**Recorded information:**
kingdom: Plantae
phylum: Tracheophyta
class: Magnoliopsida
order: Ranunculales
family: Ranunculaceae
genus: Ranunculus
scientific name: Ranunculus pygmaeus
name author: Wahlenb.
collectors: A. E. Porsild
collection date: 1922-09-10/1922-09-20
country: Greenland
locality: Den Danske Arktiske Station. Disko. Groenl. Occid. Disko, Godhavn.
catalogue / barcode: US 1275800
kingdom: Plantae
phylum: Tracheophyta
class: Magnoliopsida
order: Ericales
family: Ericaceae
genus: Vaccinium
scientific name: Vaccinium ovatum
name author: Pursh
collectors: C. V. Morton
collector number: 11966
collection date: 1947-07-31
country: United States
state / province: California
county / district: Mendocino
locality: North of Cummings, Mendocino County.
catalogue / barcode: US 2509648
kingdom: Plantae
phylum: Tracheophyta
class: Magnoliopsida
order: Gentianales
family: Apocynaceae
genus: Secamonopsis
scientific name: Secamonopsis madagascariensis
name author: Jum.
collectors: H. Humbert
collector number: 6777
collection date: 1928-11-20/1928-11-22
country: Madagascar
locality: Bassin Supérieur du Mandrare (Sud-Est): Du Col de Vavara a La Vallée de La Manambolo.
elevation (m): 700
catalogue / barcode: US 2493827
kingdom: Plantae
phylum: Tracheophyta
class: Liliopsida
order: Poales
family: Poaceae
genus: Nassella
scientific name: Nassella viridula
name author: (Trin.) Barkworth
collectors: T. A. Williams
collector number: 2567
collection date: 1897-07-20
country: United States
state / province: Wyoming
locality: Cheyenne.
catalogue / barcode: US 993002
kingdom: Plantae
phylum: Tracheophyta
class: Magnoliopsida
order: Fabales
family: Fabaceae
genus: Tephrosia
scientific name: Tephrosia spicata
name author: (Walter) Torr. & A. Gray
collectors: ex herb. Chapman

**Written problem:**
Copy the lines verbatim, starting at the line containing "collectors: T. A. Williams" and ending at the last line of the records.

**Output for this exercise:**
collectors: T. A. Williams
collector number: 2567
collection date: 1897-07-20
country: United States
state / province: Wyoming
locality: Cheyenne.
catalogue / barcode: US 993002
kingdom: Plantae
phylum: Tracheophyta
class: Magnoliopsida
order: Fabales
family: Fabaceae
genus: Tephrosia
scientific name: Tephrosia spicata
name author: (Walter) Torr. & A. Gray
collectors: ex herb. Chapman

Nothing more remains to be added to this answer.